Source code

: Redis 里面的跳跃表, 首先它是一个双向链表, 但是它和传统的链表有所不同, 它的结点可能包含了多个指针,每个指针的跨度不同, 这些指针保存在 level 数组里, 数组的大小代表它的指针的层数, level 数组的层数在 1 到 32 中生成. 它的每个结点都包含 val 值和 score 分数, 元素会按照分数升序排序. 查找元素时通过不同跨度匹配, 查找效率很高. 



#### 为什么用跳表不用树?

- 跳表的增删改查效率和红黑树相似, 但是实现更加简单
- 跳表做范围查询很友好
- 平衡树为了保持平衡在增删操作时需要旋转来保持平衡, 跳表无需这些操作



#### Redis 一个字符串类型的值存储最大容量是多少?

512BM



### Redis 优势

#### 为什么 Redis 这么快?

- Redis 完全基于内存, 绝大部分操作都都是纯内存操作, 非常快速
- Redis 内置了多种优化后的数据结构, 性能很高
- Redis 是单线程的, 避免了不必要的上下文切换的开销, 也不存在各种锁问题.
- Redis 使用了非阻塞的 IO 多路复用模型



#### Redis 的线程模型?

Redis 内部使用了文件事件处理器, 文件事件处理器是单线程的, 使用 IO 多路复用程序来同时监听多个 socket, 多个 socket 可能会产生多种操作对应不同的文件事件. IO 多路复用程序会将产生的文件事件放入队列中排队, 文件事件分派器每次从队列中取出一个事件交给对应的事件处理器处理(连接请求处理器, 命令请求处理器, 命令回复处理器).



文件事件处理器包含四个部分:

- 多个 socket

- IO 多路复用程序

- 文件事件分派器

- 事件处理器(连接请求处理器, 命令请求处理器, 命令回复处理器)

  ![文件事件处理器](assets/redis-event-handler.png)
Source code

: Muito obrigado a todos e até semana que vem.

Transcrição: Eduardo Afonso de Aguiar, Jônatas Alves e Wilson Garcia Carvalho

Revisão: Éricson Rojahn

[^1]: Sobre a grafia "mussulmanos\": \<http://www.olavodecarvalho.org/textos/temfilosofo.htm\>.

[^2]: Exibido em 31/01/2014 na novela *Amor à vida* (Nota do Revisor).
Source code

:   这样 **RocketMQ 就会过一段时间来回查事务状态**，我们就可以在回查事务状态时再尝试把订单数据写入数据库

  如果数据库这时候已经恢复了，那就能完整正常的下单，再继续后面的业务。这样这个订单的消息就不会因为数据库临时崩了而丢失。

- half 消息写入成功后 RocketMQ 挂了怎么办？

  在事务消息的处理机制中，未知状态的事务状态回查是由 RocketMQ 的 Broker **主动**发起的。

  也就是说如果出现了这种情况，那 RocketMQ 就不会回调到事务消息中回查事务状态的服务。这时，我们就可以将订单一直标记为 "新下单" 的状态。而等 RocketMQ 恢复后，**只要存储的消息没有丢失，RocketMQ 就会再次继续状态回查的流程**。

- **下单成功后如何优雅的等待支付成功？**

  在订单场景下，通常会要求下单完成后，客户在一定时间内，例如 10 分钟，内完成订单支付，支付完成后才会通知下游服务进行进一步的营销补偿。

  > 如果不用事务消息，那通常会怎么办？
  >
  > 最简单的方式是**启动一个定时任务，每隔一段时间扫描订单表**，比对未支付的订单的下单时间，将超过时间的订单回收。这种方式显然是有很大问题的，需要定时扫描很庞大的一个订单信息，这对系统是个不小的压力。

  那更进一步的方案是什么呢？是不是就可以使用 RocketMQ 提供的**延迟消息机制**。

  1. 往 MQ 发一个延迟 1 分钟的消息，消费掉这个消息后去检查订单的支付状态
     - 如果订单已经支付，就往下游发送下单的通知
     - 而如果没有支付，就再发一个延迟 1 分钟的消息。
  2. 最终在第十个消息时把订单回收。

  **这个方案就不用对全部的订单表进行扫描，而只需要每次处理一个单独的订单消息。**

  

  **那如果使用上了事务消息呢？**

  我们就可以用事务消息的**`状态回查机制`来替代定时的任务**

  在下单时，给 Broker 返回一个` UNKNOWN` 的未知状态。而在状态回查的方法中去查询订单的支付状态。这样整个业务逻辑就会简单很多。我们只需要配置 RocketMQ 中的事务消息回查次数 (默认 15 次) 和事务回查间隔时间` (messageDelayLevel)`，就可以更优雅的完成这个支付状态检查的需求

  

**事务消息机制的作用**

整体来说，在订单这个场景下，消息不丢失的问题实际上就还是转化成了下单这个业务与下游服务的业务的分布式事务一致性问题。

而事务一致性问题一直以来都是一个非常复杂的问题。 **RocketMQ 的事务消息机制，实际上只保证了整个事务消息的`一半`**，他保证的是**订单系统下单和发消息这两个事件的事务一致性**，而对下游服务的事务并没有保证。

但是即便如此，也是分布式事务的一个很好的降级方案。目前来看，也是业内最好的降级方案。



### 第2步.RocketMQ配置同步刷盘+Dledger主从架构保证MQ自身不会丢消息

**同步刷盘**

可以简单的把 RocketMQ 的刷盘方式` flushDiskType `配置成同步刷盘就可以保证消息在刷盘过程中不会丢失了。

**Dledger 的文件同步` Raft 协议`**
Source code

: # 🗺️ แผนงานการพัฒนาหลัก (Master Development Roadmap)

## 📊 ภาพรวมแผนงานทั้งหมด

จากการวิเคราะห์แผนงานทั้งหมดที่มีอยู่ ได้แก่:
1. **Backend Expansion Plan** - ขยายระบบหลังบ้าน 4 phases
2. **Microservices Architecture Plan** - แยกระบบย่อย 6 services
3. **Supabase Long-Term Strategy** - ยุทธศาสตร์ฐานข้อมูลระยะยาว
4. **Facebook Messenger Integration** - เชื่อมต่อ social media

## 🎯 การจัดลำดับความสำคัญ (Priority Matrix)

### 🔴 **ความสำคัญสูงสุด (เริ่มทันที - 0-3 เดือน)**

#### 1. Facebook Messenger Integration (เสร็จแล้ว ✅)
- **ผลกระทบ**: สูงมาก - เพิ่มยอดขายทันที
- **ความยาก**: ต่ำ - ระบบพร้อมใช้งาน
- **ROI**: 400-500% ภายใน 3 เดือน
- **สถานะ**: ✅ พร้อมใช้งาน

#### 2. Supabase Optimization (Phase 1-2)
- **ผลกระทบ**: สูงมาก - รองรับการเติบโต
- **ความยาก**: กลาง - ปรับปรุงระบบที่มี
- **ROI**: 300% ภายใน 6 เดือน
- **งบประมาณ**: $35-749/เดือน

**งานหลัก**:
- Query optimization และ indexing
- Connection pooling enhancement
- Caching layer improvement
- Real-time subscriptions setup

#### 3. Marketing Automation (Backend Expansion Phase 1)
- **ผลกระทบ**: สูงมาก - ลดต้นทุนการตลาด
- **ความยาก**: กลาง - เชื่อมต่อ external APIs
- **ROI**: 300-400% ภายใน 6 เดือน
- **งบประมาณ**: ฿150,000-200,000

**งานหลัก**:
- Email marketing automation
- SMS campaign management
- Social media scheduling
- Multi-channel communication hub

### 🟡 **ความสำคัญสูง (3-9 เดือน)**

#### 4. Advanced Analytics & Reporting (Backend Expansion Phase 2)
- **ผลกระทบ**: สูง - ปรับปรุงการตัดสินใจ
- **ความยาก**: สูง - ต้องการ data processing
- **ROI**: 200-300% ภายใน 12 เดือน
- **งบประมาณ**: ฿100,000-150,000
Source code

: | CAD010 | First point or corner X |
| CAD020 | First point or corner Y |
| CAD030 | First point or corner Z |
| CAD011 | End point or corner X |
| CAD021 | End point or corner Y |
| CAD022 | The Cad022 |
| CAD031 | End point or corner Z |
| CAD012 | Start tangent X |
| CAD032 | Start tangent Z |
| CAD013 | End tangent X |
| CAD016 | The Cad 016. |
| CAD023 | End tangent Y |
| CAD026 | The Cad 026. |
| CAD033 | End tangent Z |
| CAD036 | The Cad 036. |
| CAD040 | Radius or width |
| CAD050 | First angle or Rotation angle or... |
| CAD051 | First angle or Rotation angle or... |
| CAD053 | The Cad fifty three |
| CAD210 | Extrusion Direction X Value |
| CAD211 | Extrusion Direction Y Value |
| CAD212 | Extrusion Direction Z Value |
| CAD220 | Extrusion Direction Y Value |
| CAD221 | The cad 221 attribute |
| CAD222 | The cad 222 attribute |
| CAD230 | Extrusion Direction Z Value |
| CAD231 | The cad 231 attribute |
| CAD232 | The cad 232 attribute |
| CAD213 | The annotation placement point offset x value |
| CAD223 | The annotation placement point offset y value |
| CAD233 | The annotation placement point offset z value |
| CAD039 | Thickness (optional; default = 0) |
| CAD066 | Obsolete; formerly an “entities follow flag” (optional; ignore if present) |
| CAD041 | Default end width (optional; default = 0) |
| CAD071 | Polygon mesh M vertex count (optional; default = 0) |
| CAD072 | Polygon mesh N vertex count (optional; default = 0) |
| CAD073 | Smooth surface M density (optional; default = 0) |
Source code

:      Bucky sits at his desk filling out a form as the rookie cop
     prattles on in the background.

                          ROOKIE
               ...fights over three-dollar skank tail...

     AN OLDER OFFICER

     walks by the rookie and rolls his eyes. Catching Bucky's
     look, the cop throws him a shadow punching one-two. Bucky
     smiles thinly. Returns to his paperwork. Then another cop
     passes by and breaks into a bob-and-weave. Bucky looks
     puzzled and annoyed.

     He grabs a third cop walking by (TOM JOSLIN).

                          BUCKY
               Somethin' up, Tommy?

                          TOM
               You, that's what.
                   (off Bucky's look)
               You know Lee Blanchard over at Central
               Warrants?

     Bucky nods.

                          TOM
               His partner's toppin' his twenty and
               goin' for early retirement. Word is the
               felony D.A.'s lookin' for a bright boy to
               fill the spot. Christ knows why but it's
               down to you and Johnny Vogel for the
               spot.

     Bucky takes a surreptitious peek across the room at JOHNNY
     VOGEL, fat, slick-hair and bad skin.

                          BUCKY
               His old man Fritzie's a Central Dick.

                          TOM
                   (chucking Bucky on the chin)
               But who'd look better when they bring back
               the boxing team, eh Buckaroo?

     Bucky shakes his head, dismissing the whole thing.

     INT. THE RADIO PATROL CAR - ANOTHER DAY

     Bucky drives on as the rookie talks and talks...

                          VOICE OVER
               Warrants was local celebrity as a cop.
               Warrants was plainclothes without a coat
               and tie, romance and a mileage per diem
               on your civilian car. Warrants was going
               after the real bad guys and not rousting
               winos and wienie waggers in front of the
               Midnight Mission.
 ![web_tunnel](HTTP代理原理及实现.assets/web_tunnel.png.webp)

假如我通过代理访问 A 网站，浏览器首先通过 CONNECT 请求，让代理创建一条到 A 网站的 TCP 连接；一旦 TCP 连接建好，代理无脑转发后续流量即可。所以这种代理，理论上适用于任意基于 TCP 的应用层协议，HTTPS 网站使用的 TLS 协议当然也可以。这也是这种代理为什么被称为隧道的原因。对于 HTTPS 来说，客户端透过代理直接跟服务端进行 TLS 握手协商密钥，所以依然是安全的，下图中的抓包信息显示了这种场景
-------------------------
Please update the stretch of data from the line containing "## 📊 ภาพรวมแผนงานทั้งหมด" through the line containing "- **สถานะ**: ✅ พร้อมใช้งาน" by changing "Facebook Messenger Integration" to "Messenger Integration" and leaving everything else unchanged. Return only those lines.

__Task solution__.
## 📊 ภาพรวมแผนงานทั้งหมด

จากการวิเคราะห์แผนงานทั้งหมดที่มีอยู่ ได้แก่:
1. **Backend Expansion Plan** - ขยายระบบหลังบ้าน 4 phases
2. **Microservices Architecture Plan** - แยกระบบย่อย 6 services
3. **Supabase Long-Term Strategy** - ยุทธศาสตร์ฐานข้อมูลระยะยาว
4. **Messenger Integration** - เชื่อมต่อ social media

## 🎯 การจัดลำดับความสำคัญ (Priority Matrix)

### 🔴 **ความสำคัญสูงสุด (เริ่มทันที - 0-3 เดือน)**

#### 1. Messenger Integration (เสร็จแล้ว ✅)
- **ผลกระทบ**: สูงมาก - เพิ่มยอดขายทันที
- **ความยาก**: ต่ำ - ระบบพร้อมใช้งาน
- **ROI**: 400-500% ภายใน 3 เดือน
- **สถานะ**: ✅ พร้อมใช้งาน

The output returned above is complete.